§ **What needs to be done**: Hand back the entries exactly as written, minus every picture.

§ **Source data**:
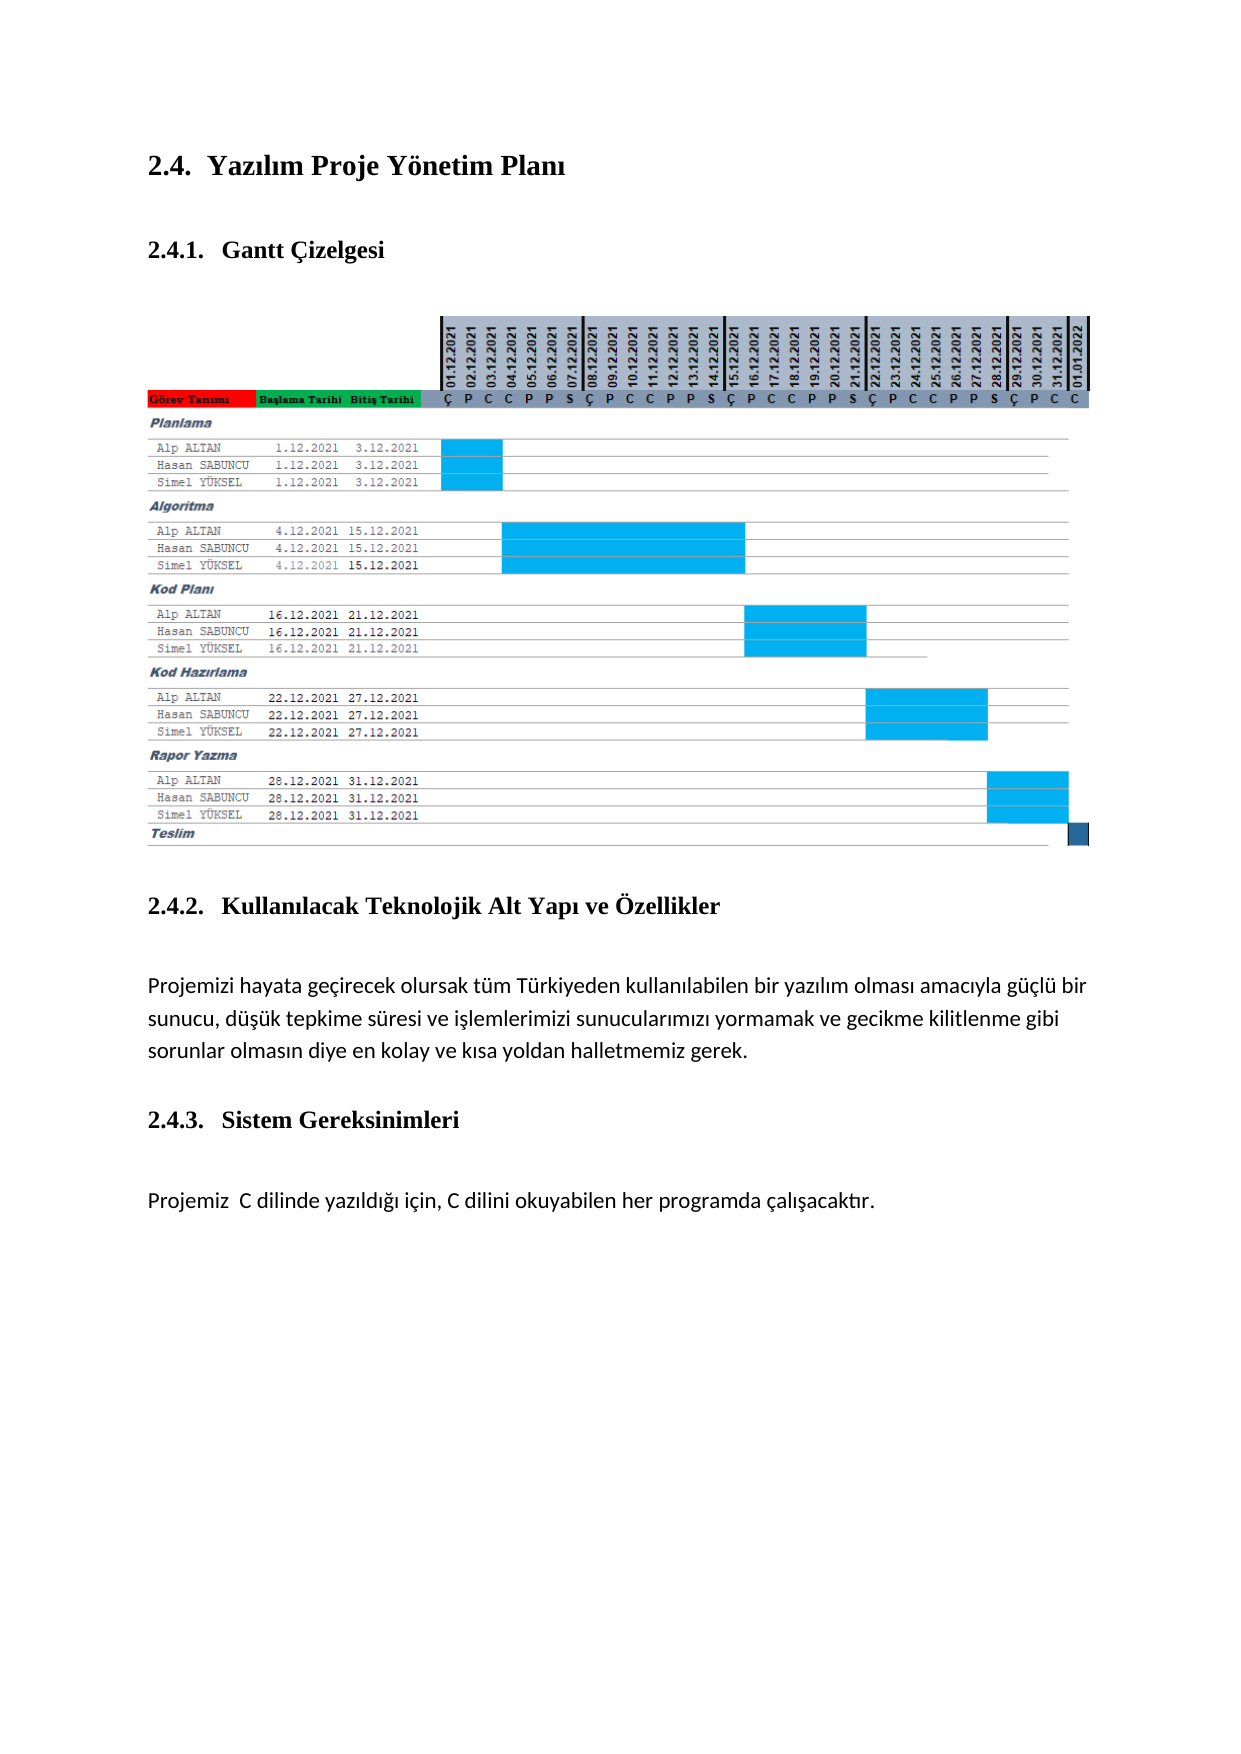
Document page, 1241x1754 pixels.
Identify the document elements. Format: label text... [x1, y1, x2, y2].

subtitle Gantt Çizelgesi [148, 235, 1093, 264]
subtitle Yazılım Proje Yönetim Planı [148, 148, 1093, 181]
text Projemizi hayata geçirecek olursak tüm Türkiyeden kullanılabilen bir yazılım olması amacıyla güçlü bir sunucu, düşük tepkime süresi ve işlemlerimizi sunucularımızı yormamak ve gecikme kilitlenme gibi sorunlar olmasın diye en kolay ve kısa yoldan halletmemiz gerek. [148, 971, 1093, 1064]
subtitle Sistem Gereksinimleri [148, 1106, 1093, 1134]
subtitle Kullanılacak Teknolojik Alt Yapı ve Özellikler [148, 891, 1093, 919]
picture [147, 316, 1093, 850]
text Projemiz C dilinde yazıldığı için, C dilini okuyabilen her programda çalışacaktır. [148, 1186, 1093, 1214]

§ **Solution for this exercise**:
Document page, 1241x1754 pixels.
Identify the document elements. Format: label text... [x1, y1, x2, y2].

subtitle Gantt Çizelgesi [148, 235, 1093, 264]
subtitle Yazılım Proje Yönetim Planı [148, 148, 1093, 181]
text Projemizi hayata geçirecek olursak tüm Türkiyeden kullanılabilen bir yazılım olması amacıyla güçlü bir sunucu, düşük tepkime süresi ve işlemlerimizi sunucularımızı yormamak ve gecikme kilitlenme gibi sorunlar olmasın diye en kolay ve kısa yoldan halletmemiz gerek. [148, 971, 1093, 1064]
subtitle Sistem Gereksinimleri [148, 1106, 1093, 1134]
subtitle Kullanılacak Teknolojik Alt Yapı ve Özellikler [148, 891, 1093, 919]
picture [147, 316, 1093, 850]
text Projemiz C dilinde yazıldığı için, C dilini okuyabilen her programda çalışacaktır. [148, 1186, 1093, 1214]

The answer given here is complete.